Understanding the interrelationship between Mifid II and the Prospectus Regulation

  • Issuers now don’t just need to think about what product information they should disclose to investors, but also about whether the product they have designed is suitable for particular investors.
  • With Mifid II a key focus for many who are also responsible for responding to the Prospectus Regulation, the session explored the interconnectedness of the two areas.
  • The regulators are keen on the Capital Markets Union, but that is to be balanced with Priips, product governance rules and the Prospectus Regulation.
  • Product governance is new to the Mifid regime. It imposes a holistic view across the whole life cycle of the product, including post-sale responsibilities.
  • Exchanges active in professional-only markets are facing challenges around this when selling to private banks that wish to then sell onto retail – there is disconnect and potential for risk.
  • Many of the private banks will be selling to private investors, notwithstanding that they are high net worth. On the private bank side there typically aren’t distribution agreements in place. 
  • There are challenges around extraterritoriality. Most distributors in Asia have no formal arrangement with their European distributor. One bank said that it had 800 relationships in place, some dormant, some active.
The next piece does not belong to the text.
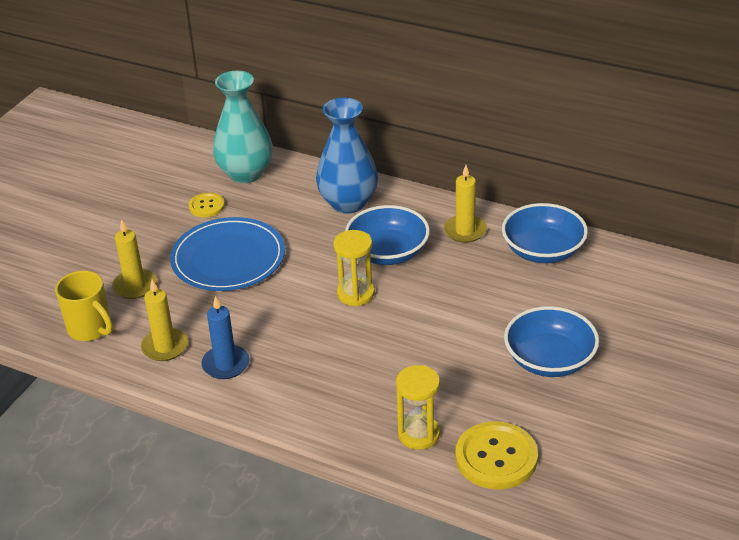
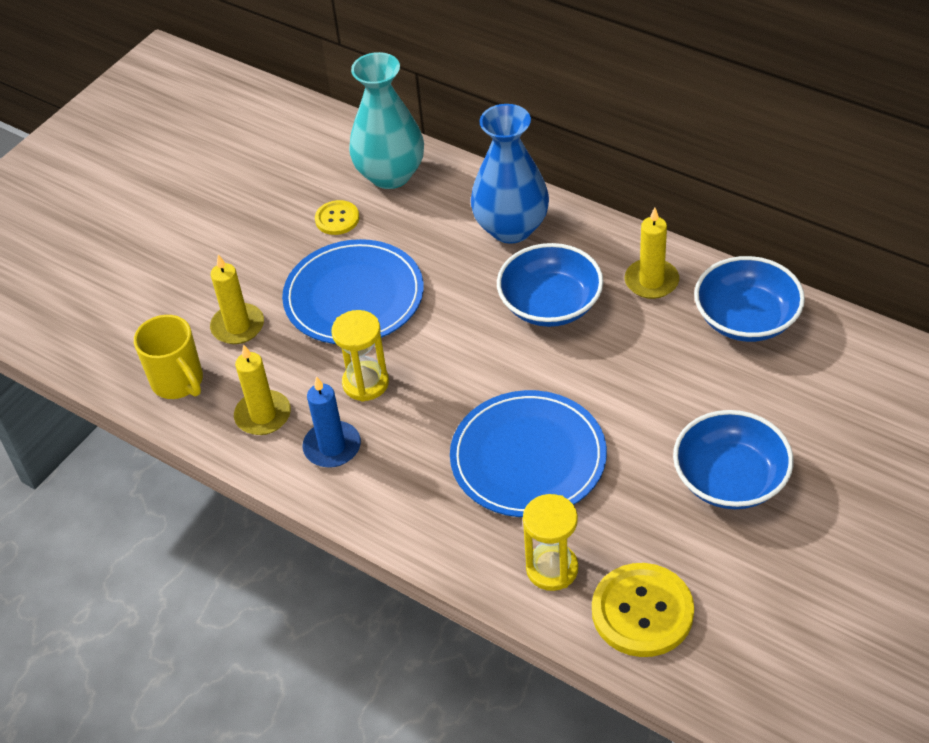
camera: 10 degrees right, 10 degrees up
(355, 294) = (502, 361): yellow hourglass -> yellow hourglass (365, 383)
(387, 358) = (528, 458): none -> blue plate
Demystifying Priips - an essential and practical guide to the latest position

  • From 2018, any investor receiving a structured product should receive a key information document (KID), in their own language. The perimeters around what constitutes a Priip are not clear and delineated because the definition is not precise. Some conclusions can be drawn from level 1 and 2 guidance and Q&As: that structured deposits are in and traditional deposits are out for instance.
  • Each institution must take a risk-based decision and then follow through with risk committees and product governance teams internally.
  • ICMA has suggested applying a legend that states that the issuance is not for retail – but this isn’t always clear cut on the basis that a private bank sells onto retail. 
  • All derivatives require a KID, regardless of whether the product is for hedging or investment purposes. There are implications for many markets, including Scandinavia where OTC investors are considered retail.
  • Guidance given by the Commission in July 2016 on discretionary wealth managers which hasn’t been confirmed in a formal Q&A states that if a discretionary wealth manager is making a decision on behalf of retail you should still consider them an institutional. 
  • Manufacturers and distributors are not always easy to identify. Manufacturers are the key party with the obligation to produce the KID and any translation. The definition of managers in level 1 is not easy to interpret.
  • Parties need to examine existing and legacy products with regards to KIDs, regularly update the document and also be mindful of local language requirements.